Liberté d’expression Versus RGPD : K.O technique avec arrêt de l’arbitre

Par Fabien Honorat

Dans le coin rouge, je vous présente le champion en titre : le principe constitutionnel de « liberté d’expression », invaincu en France depuis 1789 et son article 11 de la Déclaration des droits de l’homme et du citoyen et consacré en Europe par l’article 10 de la Convention Européenne des droits de l’homme, champion du monde des libertés fondamentales toutes catégories.

 

Dans le coin bleu, le jeune challenger, le principe de protection des données personnelles, posé en Europe par le règlement général de protection des données (RGPD) depuis 2016 et qui compte déjà plusieurs combats gagnés avant la limite contre les GAFAM.
· · ·
■ **Énoncé du problème 1**
D'après le texte sur la liberté d'expression et le RGPD, pour quelle raison la liberté d'expression est-elle qualifiée de « champion en titre » ? Répondez en une à trois phrases.
■ **Énoncé du problème 2**
Relevez tous les textes juridiques cités dans le texte sur la liberté d'expression et le RGPD.
■ **Énoncé du problème 3**
Poursuivez le texte sur la liberté d'expression et le RGPD à partir de sa dernière phrase.
La liste ci-dessous constitue un matériau distinct du texte.

■ **Extrait de données**
· · ·
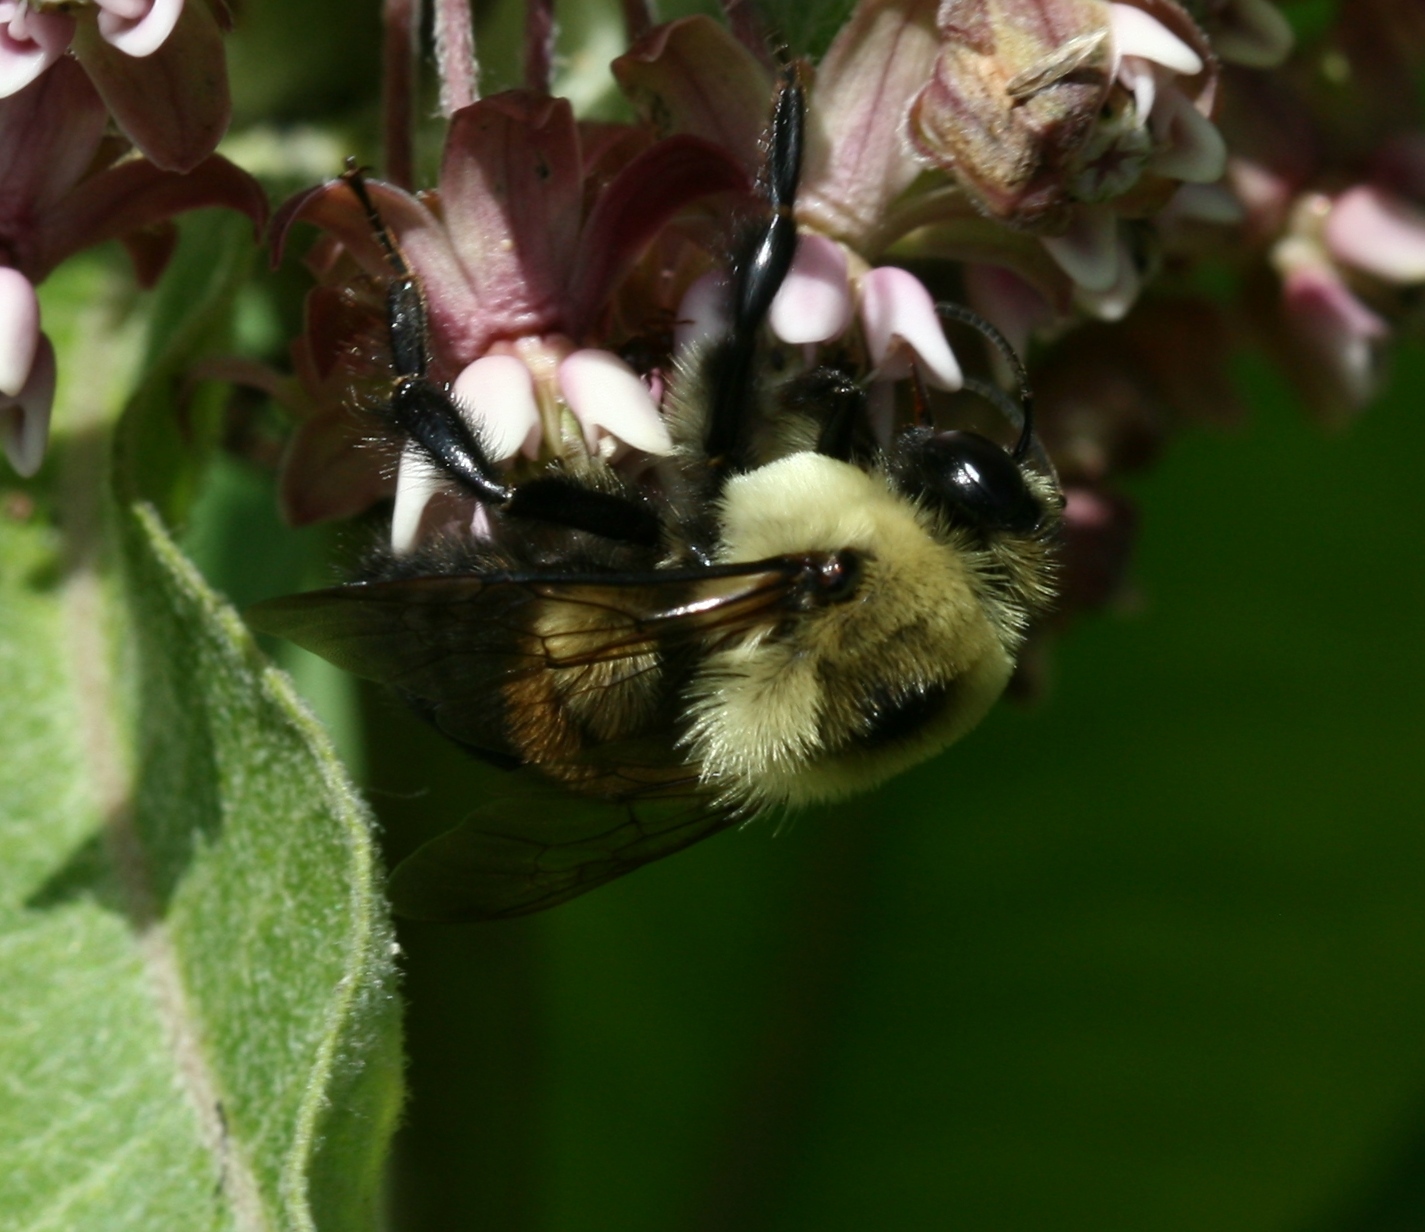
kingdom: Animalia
· · ·
■ **Résultat final 1**
La liberté d'expression est présentée comme le champion en titre parce qu'elle est invaincue en France depuis 1789, grâce à l'article 11 de la Déclaration des droits de l'homme et du citoyen. Elle est en outre consacrée en Europe par l'article 10 de la Convention européenne des droits de l'homme.

■ **Résultat final 2**
- La Déclaration des droits de l'homme et du citoyen (article 11)
- La Convention européenne des droits de l'homme (article 10)
- Le règlement général de protection des données (RGPD)

■ **Résultat final 3**
Le RGPD est devenu depuis 2016 un outil juridique assez efficace en précontentieux ou contentieux pour contraindre la partie adverse dans des litiges qui a priori n’ont pas directement à voir avec le traitement des données personnelles tel que le public peut l’entendre : un salarié mis à pied n’a plus accès à ses données professionnelles, il fait valoir son droit d’accès au nom du RGPD ; la voix d’une personne a été reprise à son insu : c’est une donnée personnelle dont l’usage implique en principe l’obtention d’un consentement ; un consommateur a un litige avec sa banque : il peut demander l’intégralité des données que celle-ci a agglomérées au fil des années ; une personne est nommément citée dans un journal mais une action en diffamation apparaît aléatoire ou prescrite cela constitue aussi le traitement d’une donnée personnelle dont on peut demander l’effacement….

 

C’est justement le fond de l’affaire qui se présentait devant la Cour d’Appel de Paris dans un arrêt du 20 février 2025.

 

Le journal 20 minutes a publié un article relatant les déboires judiciaires d’un ancien dirigeant d’un club de sport parisien.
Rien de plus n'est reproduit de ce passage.